Behind the Courtyard by Marriott Las Cruces at New Mexico State University, nestled in a field south of University Avenue, is the Jose Fernandez Garden, a longtime alfalfa field recently transformed into a vegetable oasis. It is now the site where the NMSU Cooperative Extension Service Vegetable Program in the College of Agricultural, Consumer and Environmental Sciences conducts vegetable variety trials.
“We started the Jose Fernandez Garden to evaluate the performance of vegetable varieties that are relatively unknown, as well as some that are promoted as ‘heat tolerant,’ in southern New Mexico growing conditions. Discovery of novel vegetables that perform well in this part of the state may provide value for local farmers as potential income-generating crops and as additional choices in an overall farm rotation plan,” said Stephanie Walker, Extension vegetable specialist.
“We try some things that people have never heard of,” said Brad Tonnessen, former Extension Plant Sciences senior program specialist. “Essentially, we’re trying out different types of vegetables, but also your garden-variety tomatoes, lettuces and carrots, and trying to see what types do best in this climate with hot summer days and the long season we have down here.”
Vegetables grown in the garden include cucumbers, summer squash, bitter melons, okra and celtuce, an edible plant related to lettuce. After harvesting the crops, CES staff weigh, measure and photograph the vegetables before sharing with community members via a public produce distribution program that launched this past summer.
NMSU staff was pleased with the interest in the garden’s uncommon vegetable and said more than 100 people signed up for the 30 available slots in the distribution program. CES staff distributed the free produce at the Fabian Garcia Science Center.
Community members who received the free produce boxes were asked to complete online questionnaires to provide feedback about the vegetables.
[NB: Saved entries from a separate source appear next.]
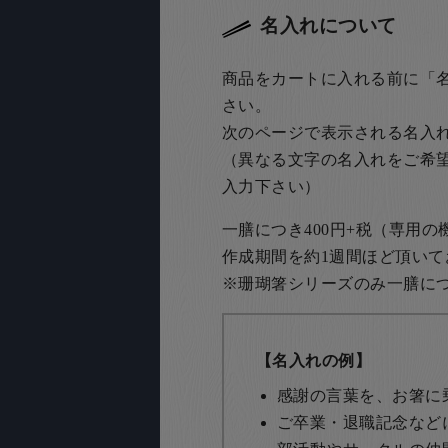
名入れについて
商品をカートに入れる前に「
さい。
次のページで表示される名入
（異なる文字の名入れをご希
入力下さい）
一膳につき400円+税（専用
作成期間を約1週間ほど頂いて
※珊瑚箸シリーズのみ一膳につき
【名入れの例】
感謝の言葉を、お箸に
ご卒業・退職記念など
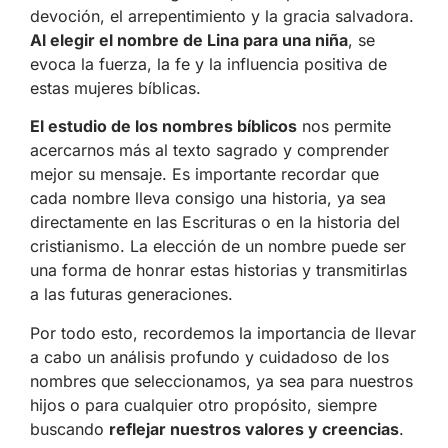
devoción, el arrepentimiento y la gracia salvadora.
Al elegir el nombre de Lina para una niña
, se
evoca la fuerza, la fe y la influencia positiva de
estas mujeres bíblicas.
El estudio de los nombres bíblicos
nos permite
acercarnos más al texto sagrado y comprender
mejor su mensaje. Es importante recordar que
cada nombre lleva consigo una historia, ya sea
directamente en las Escrituras o en la historia del
cristianismo. La elección de un nombre puede ser
una forma de honrar estas historias y transmitirlas
a las futuras generaciones.
Por todo esto, recordemos la importancia de llevar
a cabo un análisis profundo y cuidadoso de los
nombres que seleccionamos, ya sea para nuestros
hijos o para cualquier otro propósito, siempre
buscando
reflejar nuestros valores y creencias
.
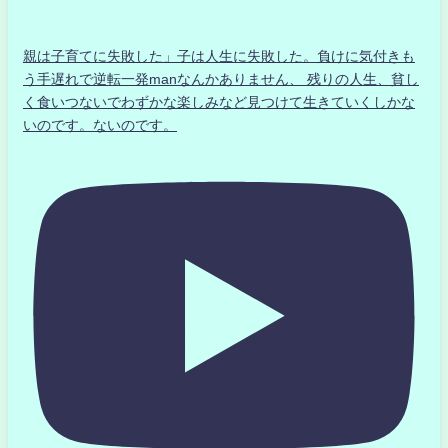
親は子育てに失敗した」子は人生に失敗した。負けに気付きも
う手遅れで逆転一発manなんかありません、 残りの人生、貧し
く食いつないでわずかな楽しみなど見つけて生きていくしかな
いのです。ないのです。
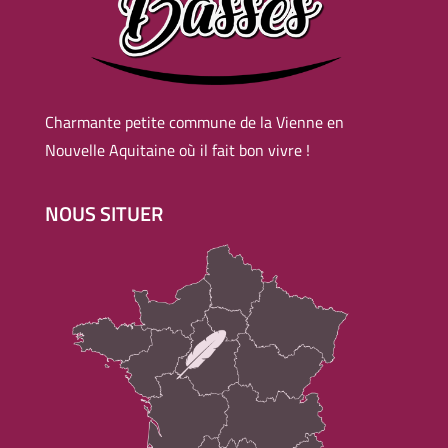
Charmante petite commune de la Vienne en
Nouvelle Aquitaine où il fait bon vivre !
NOUS SITUER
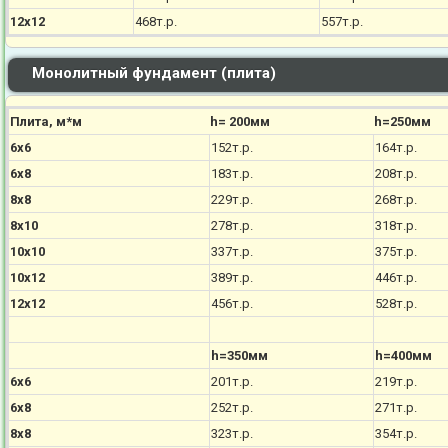
12х12
468т.р.
557т.р.
Монолитный фундамент (плита)
Плита, м*м
h= 200мм
h=250мм
6х6
152т.р.
164т.р.
6х8
183т.р.
208т.р.
8х8
229т.р.
268т.р.
8х10
278т.р.
318т.р.
10х10
337т.р.
375т.р.
10х12
389т.р.
446т.р.
12х12
456т.р.
528т.р.
h=350мм
h=400мм
6х6
201т.р.
219т.р.
6х8
252т.р.
271т.р.
8х8
323т.р.
354т.р.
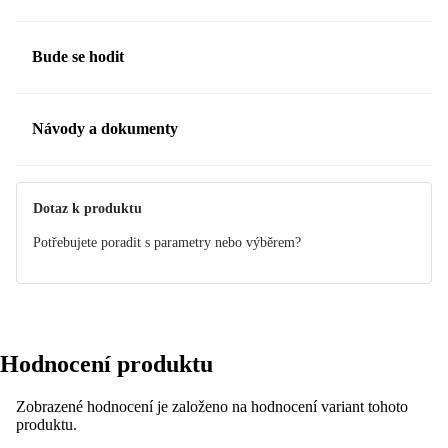
Bude se hodit
Návody a dokumenty
Manuál
Dotaz k produktu
Potřebujete poradit s parametry nebo výběrem?
Hodnocení produktu
Zobrazené hodnocení je založeno na hodnocení variant tohoto
produktu.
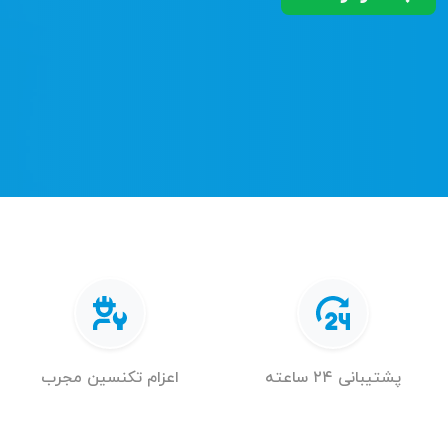
پشتیبانی ۲۴ ساعته
اعزام تکنسین مجرب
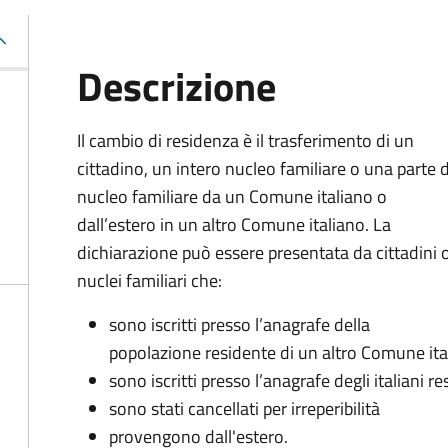
Descrizione
Il cambio di residenza è il trasferimento di un
cittadino, un intero nucleo familiare o una parte 
nucleo familiare da un Comune italiano o
dall’estero in un altro Comune italiano. La
dichiarazione può essere presentata da cittadini 
nuclei familiari che:
sono iscritti presso l’anagrafe della
popolazione residente di un altro Comune ita
sono iscritti presso l’anagrafe degli italiani re
sono stati cancellati per irreperibilità
provengono dall'estero.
They shared their thoughts on how the produce tasted, how they prepared the vegetables, and how they liked the contents of the boxes.
“We use that as data to include with all the measurements to show what would be best, but also what varieties people like,” he said. “We end up with good recommendations for potential alternative crops for farmers and gardeners to try out, as there could be a market out there for it.”
Before his departure in fall 2021, Tonnessen said the community members’ willingness to try new vegetables and expand their palates made for a very positive experience. Walker is continuing the program.
The Jose Fernandez Garden had its first harvest in summer 2020, but with COVID-19 restrictions, a public distribution wasn’t possible, and CES staff donated the crops to the Animal and Range Sciences Department.
In addition to the vegetable variety trials, the garden has a seed-saving component and is experimenting with regenerative agriculture. Working with integrated pest management specialists, CES staff planted native wildflowers in border rows to attract pollinators and beneficial insects that will prey upon pests.